The place to start is ensuring that all customers are metered. Imagine a petrol station where the fuel that is sold is not measured rather customers are charged according to how expensive the car they drive appears to be. This is what obtains by denying customers meters and charging them estimated billing based on what similar houses in the neighbourhood should be paying.

Currently there are around 10.4 million registered customers on Electricity Distribution Company (DisCos) books and only around 37 percent of them are metered. Around 20 percent of these meters are old and defective. So, it means only 8million customers are paying for electricity. Of this figure, about 4.1million customers are unmetered and pay through estimated billing. Worse still, there are over 20million buildings with electricity connections in Nigeria.

To solve the problem of meters, the regulator, the Nigerian Electricity Regulatory Commission (NERC) approved a nifty arrangement to meter everyone – The Meter Asset Providers (MAPs) regulation. This allows third-party investors to provide meters for customers which they could repay over a year. But the government unwisely set up a 35 percent levy on meters, according to it, to encourage local production, never mind, there is no power to produce them. The Nigerian Customs is now charging the levy on both meters and their components. This is what happens in a government that lacks both vision and coordination.

If the government were serious about solutions, it will make meter importation duty-free at least for one year, float a bond through a developmental financing institution or multilateral organisations say over ten years to finance meter purchase for all customers and order that every electricity customer must be captured. It will make it a crime to use power without a meter.

This action will bring over 20million customers into DisCos books and if they pay on average N5,000 a month, the sector will generate N1.2 trillion in revenue yearly.

The second reason for the poor financial condition of the power sector is that tariffs do not guarantee commercial returns. In arriving at the Multi-Year Tariff Order (MYTO), the model for pricing electricity in Nigeria, the parameters used includes gas prices, inflation, and foreign exchange rate. All these parameters have changed since 2015 when the last retail price for electricity was reviewed but the regulator has prevented operators from raising tariff until April this year. It moved commencement to July following the outbreak of COVID-19.

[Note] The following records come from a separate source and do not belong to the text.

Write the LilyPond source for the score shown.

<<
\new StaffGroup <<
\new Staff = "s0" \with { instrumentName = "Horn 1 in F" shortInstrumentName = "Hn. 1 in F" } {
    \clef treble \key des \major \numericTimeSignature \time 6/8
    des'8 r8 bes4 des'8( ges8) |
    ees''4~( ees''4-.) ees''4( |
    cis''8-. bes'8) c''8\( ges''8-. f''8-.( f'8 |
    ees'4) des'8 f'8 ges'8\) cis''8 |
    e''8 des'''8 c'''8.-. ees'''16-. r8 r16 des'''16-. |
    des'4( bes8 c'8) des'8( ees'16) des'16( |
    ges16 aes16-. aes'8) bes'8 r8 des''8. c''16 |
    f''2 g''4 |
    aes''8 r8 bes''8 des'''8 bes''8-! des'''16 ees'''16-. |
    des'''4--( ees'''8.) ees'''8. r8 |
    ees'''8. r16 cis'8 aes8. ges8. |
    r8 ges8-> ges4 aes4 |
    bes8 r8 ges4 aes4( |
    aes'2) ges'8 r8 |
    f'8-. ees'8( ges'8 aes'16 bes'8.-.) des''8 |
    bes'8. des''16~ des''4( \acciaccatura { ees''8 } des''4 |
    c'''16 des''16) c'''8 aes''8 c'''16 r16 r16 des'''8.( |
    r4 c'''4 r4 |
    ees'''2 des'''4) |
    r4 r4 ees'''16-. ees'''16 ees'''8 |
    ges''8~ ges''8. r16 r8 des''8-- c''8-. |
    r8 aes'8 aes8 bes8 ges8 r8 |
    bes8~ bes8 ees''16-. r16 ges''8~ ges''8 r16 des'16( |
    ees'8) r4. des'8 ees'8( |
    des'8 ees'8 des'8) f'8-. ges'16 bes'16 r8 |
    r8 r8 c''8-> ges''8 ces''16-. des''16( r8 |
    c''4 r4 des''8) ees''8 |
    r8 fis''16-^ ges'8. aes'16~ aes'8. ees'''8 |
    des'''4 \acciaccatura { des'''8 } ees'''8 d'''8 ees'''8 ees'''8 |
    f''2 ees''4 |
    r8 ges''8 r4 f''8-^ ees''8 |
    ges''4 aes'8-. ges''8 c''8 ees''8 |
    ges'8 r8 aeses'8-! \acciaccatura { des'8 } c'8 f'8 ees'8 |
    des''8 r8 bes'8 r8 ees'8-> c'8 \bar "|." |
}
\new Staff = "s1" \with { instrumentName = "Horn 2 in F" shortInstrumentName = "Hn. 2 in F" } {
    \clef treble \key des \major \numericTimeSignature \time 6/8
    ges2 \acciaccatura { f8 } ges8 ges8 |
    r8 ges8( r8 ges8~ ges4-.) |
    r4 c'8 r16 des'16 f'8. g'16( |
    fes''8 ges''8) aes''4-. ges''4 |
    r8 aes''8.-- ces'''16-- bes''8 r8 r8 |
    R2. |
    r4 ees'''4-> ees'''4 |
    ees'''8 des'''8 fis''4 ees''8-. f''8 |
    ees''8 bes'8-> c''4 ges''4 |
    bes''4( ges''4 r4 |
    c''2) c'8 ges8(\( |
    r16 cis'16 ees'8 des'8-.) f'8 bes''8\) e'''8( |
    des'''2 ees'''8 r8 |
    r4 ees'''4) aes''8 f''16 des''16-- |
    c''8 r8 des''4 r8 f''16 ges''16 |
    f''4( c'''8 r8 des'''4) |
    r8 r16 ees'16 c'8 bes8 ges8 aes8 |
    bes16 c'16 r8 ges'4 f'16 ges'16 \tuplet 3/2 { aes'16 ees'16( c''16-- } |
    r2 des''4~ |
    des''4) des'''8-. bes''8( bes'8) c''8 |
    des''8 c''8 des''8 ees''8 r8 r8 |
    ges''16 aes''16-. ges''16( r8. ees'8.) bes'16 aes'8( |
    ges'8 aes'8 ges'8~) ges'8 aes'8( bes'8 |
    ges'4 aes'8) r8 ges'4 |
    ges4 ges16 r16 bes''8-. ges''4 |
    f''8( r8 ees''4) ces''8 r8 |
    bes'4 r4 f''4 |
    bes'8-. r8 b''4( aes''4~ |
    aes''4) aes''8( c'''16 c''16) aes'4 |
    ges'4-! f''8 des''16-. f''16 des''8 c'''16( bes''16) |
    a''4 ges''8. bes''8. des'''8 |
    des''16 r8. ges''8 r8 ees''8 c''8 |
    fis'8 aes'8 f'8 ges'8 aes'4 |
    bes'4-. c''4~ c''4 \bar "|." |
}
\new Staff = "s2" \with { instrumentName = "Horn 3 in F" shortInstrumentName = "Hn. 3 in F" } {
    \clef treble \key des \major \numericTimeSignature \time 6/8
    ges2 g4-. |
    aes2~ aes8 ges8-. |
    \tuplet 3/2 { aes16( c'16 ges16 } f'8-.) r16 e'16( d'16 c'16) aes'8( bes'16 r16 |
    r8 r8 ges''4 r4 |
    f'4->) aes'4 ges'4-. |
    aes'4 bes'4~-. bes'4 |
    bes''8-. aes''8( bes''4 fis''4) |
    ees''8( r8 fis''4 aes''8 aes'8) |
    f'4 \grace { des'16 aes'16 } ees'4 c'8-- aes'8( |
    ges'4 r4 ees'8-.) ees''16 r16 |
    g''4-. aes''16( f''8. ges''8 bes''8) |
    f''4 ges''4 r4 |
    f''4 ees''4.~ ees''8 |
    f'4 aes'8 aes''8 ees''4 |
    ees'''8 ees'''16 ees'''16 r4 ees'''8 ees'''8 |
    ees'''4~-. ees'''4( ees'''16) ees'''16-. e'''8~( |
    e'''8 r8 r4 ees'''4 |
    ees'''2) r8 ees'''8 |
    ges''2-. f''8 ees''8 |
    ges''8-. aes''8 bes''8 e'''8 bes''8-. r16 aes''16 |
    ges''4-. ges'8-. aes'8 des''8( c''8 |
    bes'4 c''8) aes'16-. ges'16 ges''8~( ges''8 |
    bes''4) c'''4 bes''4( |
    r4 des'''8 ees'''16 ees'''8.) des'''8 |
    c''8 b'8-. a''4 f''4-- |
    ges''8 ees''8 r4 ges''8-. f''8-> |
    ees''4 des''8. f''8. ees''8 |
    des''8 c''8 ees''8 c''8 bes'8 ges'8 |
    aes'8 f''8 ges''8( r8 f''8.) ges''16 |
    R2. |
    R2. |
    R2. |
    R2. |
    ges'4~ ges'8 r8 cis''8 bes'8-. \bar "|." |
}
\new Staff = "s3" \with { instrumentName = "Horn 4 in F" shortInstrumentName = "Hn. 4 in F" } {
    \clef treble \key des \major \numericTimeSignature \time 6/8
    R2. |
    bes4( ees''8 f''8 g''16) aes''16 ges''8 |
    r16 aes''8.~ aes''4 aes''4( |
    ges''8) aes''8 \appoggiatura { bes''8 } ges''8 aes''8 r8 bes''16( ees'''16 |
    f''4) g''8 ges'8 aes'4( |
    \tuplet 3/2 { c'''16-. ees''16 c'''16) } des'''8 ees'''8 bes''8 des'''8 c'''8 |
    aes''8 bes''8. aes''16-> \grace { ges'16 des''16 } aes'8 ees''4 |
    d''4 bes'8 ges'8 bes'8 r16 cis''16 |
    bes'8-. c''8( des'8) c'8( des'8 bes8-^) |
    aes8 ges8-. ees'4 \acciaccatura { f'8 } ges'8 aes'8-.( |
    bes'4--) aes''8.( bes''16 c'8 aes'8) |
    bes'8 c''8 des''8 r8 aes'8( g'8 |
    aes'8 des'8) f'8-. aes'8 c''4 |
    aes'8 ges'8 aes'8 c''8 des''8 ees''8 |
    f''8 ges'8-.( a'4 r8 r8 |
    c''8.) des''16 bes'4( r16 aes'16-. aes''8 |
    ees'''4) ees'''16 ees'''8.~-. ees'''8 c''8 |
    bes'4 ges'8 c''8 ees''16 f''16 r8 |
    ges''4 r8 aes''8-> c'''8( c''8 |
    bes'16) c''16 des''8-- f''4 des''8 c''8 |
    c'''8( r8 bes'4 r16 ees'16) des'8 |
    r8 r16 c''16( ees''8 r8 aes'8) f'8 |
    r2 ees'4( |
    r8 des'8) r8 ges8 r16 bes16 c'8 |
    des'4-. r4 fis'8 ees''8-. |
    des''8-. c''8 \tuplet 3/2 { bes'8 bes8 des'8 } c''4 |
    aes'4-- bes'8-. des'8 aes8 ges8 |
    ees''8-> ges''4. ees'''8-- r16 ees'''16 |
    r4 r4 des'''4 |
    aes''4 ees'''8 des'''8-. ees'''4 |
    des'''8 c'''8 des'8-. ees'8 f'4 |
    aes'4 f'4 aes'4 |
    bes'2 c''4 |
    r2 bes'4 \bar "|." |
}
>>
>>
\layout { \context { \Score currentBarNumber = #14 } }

The government has maintained a stranglehold on tariffs because it fears popular revolt. Yet, Nigerians spend billions of naira yearly powering generators. This is self-defeating because the Nigerian government in the past three years has spent over N1.3trillion in bailouts to the sector to make up for keeping tariffs low. The government’s 40percent stake in the DisCos is not generating returns as the sector is haemorrhaging money faster than a broken faucet. The government has also been unable to tax the sector because the DisCos have been reporting losses. In their 2018 financials, the eleven DisCos recorded cumulative losses of N787billion a 10 percent increase from the previous year.

Clearly, the biggest problem with the sector is not money but a lack of imagination by the Ministry of Power and NERC, the sector regulator. An unwillingness to take difficult decisions and preventing markets from taking the lead, rather than populist and parochial sentiments. This will only make matters worse.

Apart from money, there is an absence of governance by operators and deliberate disregard for market rules. Technical problems fester and rickety assets are not fixed promptly. There is also a lack of accountability in how the Transmission Company of Nigeria and the System Operator manage costs, an indication of poor leadership in the sector.

Nigerians are bearing the brunt of this high-level incompetence and the economy is the biggest loser, recording over $29 billion worth of losses yearly on account of the epileptic power supply according to World Bank and Ministry of Finance report.